Ainsi, le mardi 16 mars 2020, nous sommes quatre à nous réunir avant les douze coups de midi. Le confinement approche à grands pas, mais la volonté de tous est de continuer, car si nous ne semons rien au printemps, nous avons conscience qu’il n’y aura pas grand-chose à récolter cet été et cet automne. Informés des gestes barrières à respecter, nous décidons de maintenir les deux matinées par semaine en observant les distances de sécurité préconisées.

Quelques jours après arrivent les conditions d’autorisation de sortie. En discutant au jardin ou par téléphone, nous réfléchissons aux manières de maintenir la dynamique. Finalement, faire du potager, ça peut rentrer dans plein de ces fameuses cases à cocher. C’est un peu comme aller travailler, faire ses courses voire pratiquer une activité physique. Bien sûr, chacun doit se sentir libre et suffisamment à l’aise pour éventuellement devoir faire valoir ces considérations en cas de contrôle de la gendarmerie.
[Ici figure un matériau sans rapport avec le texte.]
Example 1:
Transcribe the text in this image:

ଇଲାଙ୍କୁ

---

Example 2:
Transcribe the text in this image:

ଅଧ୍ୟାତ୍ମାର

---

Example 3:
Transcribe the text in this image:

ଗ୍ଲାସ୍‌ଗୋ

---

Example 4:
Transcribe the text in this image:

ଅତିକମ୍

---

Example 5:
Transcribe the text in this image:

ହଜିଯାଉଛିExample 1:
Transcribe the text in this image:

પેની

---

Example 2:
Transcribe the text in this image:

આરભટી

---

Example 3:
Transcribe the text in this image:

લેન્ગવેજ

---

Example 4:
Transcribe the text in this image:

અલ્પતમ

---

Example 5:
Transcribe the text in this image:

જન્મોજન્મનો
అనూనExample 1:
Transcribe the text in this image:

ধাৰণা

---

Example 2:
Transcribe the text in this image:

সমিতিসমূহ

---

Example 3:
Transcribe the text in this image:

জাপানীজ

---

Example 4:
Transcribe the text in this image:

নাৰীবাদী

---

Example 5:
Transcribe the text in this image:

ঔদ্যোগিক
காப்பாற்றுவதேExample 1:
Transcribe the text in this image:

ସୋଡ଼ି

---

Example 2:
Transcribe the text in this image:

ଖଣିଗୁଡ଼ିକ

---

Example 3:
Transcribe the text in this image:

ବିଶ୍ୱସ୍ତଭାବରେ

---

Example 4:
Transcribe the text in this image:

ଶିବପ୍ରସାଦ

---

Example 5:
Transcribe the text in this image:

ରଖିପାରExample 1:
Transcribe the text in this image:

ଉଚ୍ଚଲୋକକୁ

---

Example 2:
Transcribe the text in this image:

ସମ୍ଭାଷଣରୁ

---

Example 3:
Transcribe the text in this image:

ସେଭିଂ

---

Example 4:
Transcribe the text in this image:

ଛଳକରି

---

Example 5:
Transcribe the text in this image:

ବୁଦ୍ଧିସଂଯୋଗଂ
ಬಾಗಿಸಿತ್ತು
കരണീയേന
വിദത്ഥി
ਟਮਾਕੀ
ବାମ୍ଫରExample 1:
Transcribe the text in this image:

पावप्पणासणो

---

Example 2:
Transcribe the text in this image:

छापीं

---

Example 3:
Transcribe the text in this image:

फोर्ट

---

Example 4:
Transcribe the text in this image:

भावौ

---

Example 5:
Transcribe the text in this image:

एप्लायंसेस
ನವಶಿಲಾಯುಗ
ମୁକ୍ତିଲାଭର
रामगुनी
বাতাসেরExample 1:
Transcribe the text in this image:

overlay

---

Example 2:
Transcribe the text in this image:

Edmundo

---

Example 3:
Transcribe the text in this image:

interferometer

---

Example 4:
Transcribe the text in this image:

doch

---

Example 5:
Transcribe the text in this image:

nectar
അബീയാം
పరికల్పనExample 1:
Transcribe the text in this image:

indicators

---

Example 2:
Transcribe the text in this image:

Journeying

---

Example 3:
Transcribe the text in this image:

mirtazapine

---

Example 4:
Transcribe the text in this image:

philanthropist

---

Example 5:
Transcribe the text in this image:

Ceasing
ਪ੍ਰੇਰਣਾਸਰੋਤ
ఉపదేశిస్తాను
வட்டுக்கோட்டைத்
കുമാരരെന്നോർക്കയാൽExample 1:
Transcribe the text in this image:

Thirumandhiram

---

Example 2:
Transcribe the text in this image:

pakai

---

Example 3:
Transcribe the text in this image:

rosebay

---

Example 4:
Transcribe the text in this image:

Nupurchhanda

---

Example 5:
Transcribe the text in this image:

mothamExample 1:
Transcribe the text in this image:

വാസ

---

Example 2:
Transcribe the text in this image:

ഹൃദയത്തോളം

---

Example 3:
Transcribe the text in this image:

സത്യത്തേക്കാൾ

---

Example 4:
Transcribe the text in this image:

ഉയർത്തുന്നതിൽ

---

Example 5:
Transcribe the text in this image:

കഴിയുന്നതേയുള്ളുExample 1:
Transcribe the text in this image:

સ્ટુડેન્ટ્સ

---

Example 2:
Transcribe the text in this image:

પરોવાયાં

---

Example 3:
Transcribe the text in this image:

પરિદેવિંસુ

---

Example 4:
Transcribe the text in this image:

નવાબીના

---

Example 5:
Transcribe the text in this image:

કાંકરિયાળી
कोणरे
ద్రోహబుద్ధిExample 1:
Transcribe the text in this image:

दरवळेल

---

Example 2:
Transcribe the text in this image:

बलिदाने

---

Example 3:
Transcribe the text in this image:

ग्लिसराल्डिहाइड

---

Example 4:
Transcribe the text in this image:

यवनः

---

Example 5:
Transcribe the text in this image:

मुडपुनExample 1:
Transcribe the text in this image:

Peu après, le spectre des amendes se fait de plus en plus pesant tant dans les médias que dans l’esprit de chacun. Cela met fin à nos temps de présence collective au jardin. Les semis effectués et hébergés chez les uns et les autres, nous imaginons un nouveau fonctionnement. Nous décidons de nous en tenir désormais au strict minimum. La tonte passe ainsi à la trappe et ce n’est pas sans soulager quelques uns. Un planning est alors proposé en chaque début de semaine par mail ou par téléphone.

L’idée est qu’une tâche unique soit assumée sur la semaine par tous les jardiniers invités à venir sur des temps individuels et courts. Un schéma à jour est transmis à chacun pour une meilleure compréhension de ce qui est fait et reste à faire. Nous tenons ainsi depuis un mois et, bien que nous ne soyons pas ensemble physiquement, nous sentons que nous restons liés.

 

 

Bruno, pour l’ensemble des jardiniers du Courtil de Piperia

Notes

(1) : Ce jardin partagé est situé dans le village de Pipriac, en Ile-et-Vilaine. La « grève du chômage » d’octobre 2015 a été un des temps forts de mobilisation publique, à Pipriac et sur d’autres Territoires zéro chômeur de longue durée, qui ont permis d’obtenir en février 2016 la loi d’expérimentation zéro chômeur de longue durée.
(2) : Outil utilisé en agriculture biologique qui fait à la fois fourche et bêche et permet de travailler la terre sans la retourner, préservant ainsi l’écosystème du sol.